Pageonelit.com: What has been your feedback from readers? What do they say to you about their interpretations of IT'S THE TEACHER, STUPID! THOUGHTS ON RESTRUCTURING EDUCATION IN THE UNITED STATES? Any negativity?

Pierson F. Melcher: The most negativity I get from my readers is based upon the title of the book. There are some who think that I am insulting them, when in fact I am simply using for its shock value a slightly altered famous line quoted by one of our Presidents about the importance of economics and the need for him to remind himself of that fact every morning while shaving. Other criticisms are usually simply aimed at me personally as being an independent school person, which somehow among some groups of people seems to disqualify me as an educator.

But the bulk of the early readers and I hasten to say that they are not numerous yet because publication was only a short while ago and the critical reviews have not yet come in have offered comments most gratifying (It is a very well written book that presents dramatically the point of view with which I strongly agree; or It's wonderful to have you remind us of the centrality of the teacher; or The book is pure gold; or Great book!), and the people writing such comments include the founder of a prominent language school, a nationally and internationally recognized school consultant, the Executive Director of a leading national school association, the President of a well-known Maryland college, and others.

 

Pageonelit.com: Who are your favorite writers and why?

Pierson F. Melcher: My favorite writers must include the poet, T.S. Eliot, whose Four Quartets, while somewhat difficult to follow for some, is a brilliant example of using that medium not so much to report his ideas to his readers as actually to develop them before our eyes through the medium of his verse. My favorite prose writer is Melville, whose verbosity is, in my opinion, more than offset by the sheer arrogant power of what one of his interpreters would call his "quarrel with God." All of our literary and psychic heritage before him is reflected in one way or another in that great novel.

But having named two authors in this manner and having thereby opened myself to the second-guessing and the guffaws of every person with different ideas, I also want to make clear that I almost do not have favorites. I like nearly everything that I read on any subject whatever, prose or poetry, fiction or non-fiction, as long as it is well written and as long as I can learn something from it. Great writers are like all great artists: they lift our lives and expectations to a higher plane.

 

Pageonelit.com: What's next?

Pierson F. Melcher:What's next? I am not sure, but I am leaning in the direction of a book about music as it has impacted my life in a thousand ways, making that life among other things a series of moments of great joy.

 

Pageonelit.com: What was the last book you read?
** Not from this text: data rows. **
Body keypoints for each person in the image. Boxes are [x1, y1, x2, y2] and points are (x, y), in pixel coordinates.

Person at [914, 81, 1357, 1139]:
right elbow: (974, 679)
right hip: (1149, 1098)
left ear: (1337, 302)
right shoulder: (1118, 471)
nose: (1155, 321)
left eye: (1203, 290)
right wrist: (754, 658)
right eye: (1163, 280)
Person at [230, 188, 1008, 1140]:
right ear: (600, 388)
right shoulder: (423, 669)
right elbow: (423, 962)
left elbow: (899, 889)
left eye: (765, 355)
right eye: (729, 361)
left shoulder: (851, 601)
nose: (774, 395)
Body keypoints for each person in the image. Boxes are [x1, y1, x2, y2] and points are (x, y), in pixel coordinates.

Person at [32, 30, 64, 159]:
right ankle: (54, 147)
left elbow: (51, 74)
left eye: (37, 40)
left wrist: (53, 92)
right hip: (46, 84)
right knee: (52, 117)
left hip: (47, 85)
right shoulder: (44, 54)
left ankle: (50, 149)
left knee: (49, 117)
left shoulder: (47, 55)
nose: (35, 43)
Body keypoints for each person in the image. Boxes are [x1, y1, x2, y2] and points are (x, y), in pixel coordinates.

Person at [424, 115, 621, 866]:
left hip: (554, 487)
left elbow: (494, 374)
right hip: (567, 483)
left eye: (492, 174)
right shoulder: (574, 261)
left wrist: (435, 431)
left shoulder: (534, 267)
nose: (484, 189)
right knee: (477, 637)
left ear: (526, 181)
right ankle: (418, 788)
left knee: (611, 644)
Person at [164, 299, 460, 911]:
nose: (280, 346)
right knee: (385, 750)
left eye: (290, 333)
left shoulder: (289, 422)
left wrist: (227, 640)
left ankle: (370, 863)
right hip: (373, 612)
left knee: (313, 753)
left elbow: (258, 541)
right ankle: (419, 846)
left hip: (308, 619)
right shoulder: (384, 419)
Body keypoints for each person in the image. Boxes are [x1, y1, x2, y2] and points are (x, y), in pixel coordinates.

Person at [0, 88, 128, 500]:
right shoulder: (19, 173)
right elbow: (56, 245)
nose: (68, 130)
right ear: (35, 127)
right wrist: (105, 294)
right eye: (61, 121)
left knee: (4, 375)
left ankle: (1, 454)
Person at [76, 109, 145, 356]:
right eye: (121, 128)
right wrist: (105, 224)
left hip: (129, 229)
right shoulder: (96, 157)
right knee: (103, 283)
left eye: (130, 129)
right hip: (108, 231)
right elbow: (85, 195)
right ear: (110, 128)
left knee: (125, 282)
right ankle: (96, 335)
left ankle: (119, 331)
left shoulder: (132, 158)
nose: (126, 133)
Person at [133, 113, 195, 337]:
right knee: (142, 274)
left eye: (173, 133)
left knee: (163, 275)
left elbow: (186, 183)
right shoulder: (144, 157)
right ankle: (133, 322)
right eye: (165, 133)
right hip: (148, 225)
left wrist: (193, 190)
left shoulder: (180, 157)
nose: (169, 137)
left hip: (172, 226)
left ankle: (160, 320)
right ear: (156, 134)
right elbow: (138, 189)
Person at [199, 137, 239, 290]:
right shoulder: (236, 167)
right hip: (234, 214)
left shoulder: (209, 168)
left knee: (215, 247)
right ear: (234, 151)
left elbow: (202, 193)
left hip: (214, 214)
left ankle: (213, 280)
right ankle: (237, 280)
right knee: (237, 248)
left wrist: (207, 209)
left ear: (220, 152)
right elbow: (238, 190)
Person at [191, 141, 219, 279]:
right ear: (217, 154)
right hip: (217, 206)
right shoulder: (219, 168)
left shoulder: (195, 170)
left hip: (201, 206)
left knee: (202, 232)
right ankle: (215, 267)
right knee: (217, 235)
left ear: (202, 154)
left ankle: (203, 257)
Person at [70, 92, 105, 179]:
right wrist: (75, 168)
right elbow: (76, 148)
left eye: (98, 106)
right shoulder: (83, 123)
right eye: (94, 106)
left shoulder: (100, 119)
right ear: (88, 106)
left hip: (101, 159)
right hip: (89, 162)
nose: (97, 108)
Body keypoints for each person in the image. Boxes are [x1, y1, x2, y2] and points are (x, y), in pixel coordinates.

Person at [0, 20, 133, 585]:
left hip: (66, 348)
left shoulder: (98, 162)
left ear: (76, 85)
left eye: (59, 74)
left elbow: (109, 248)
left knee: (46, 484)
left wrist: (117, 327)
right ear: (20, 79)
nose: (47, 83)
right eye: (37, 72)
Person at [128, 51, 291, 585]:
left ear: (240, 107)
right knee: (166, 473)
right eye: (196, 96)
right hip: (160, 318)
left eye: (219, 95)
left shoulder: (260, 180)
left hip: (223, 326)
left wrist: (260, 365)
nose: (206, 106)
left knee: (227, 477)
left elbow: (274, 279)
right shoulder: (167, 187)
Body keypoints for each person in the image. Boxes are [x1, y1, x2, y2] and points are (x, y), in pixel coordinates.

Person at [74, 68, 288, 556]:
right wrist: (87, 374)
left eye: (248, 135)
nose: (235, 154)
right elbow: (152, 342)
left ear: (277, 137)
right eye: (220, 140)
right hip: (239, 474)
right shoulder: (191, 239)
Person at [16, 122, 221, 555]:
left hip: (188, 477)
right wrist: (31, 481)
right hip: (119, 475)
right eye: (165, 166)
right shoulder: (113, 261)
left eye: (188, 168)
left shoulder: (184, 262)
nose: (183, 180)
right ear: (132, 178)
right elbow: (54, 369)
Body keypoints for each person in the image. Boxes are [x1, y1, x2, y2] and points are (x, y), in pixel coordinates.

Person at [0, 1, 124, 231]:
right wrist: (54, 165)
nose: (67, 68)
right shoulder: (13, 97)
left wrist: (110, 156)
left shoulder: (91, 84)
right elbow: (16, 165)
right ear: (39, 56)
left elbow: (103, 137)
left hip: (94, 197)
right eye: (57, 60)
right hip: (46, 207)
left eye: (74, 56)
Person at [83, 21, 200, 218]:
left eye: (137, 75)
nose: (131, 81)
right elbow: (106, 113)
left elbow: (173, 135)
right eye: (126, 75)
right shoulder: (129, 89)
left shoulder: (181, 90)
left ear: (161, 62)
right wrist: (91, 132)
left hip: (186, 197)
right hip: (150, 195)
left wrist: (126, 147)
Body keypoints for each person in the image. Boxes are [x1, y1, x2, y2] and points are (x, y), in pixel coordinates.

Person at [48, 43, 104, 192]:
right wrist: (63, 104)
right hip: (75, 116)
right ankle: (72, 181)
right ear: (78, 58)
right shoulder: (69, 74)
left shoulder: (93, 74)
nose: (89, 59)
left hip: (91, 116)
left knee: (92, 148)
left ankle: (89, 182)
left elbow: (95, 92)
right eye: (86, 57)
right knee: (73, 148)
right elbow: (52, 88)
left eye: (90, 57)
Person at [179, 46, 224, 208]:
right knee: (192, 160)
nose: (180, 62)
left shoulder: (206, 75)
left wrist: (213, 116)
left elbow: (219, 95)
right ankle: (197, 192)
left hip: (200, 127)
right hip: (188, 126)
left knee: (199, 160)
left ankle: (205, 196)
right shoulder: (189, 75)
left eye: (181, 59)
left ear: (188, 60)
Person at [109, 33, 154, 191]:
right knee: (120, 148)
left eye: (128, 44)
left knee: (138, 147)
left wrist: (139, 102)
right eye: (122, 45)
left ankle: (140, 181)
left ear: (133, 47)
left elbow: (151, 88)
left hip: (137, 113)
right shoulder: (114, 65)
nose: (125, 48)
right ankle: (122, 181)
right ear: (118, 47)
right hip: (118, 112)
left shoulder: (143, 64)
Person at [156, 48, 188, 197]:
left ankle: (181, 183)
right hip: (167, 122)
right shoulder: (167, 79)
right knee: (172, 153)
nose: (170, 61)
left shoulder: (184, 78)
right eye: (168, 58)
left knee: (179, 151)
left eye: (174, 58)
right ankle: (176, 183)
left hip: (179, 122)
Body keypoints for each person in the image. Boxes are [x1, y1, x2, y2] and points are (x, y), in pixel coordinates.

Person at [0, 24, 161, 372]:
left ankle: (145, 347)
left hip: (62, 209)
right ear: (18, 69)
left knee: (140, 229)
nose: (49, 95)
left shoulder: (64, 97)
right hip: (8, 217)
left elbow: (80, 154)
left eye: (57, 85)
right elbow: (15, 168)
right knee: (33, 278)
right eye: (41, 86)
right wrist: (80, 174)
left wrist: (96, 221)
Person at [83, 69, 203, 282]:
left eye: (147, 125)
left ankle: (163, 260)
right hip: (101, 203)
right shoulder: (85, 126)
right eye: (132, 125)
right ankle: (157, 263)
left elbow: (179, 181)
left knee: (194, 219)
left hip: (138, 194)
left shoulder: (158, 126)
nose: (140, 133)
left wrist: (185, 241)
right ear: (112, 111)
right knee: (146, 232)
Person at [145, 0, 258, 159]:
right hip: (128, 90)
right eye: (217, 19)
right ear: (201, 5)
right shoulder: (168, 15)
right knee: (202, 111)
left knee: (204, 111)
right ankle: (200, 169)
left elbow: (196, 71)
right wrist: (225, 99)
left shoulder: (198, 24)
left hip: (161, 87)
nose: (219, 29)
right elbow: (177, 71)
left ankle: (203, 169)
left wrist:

Pierson F. Melcher: The last book I read was a re-reading of Joseph Conrad's, Lord Jim, but also quite recently I read and enjoyed very much a new novel entitled, Ahab's Wife, by Sena Jeter Naslund. That brilliant novel builds on Moby Dick without surrendering any of its own identity in a gripping tale of slavery and other aspects of American life which Melville touches on barely if at all.

 

Pageonelit.com: Do you have any hobbies? What are they? How do they enhance your writing.

Pierson F. Melcher: Other hobbies? Travel, when my health will permit. That has had great influence on my writing. In fact, my first book was entitled, Year of Wonder, 1968, an account of a six-month sabbatical in Europe with my family during of the Cold War.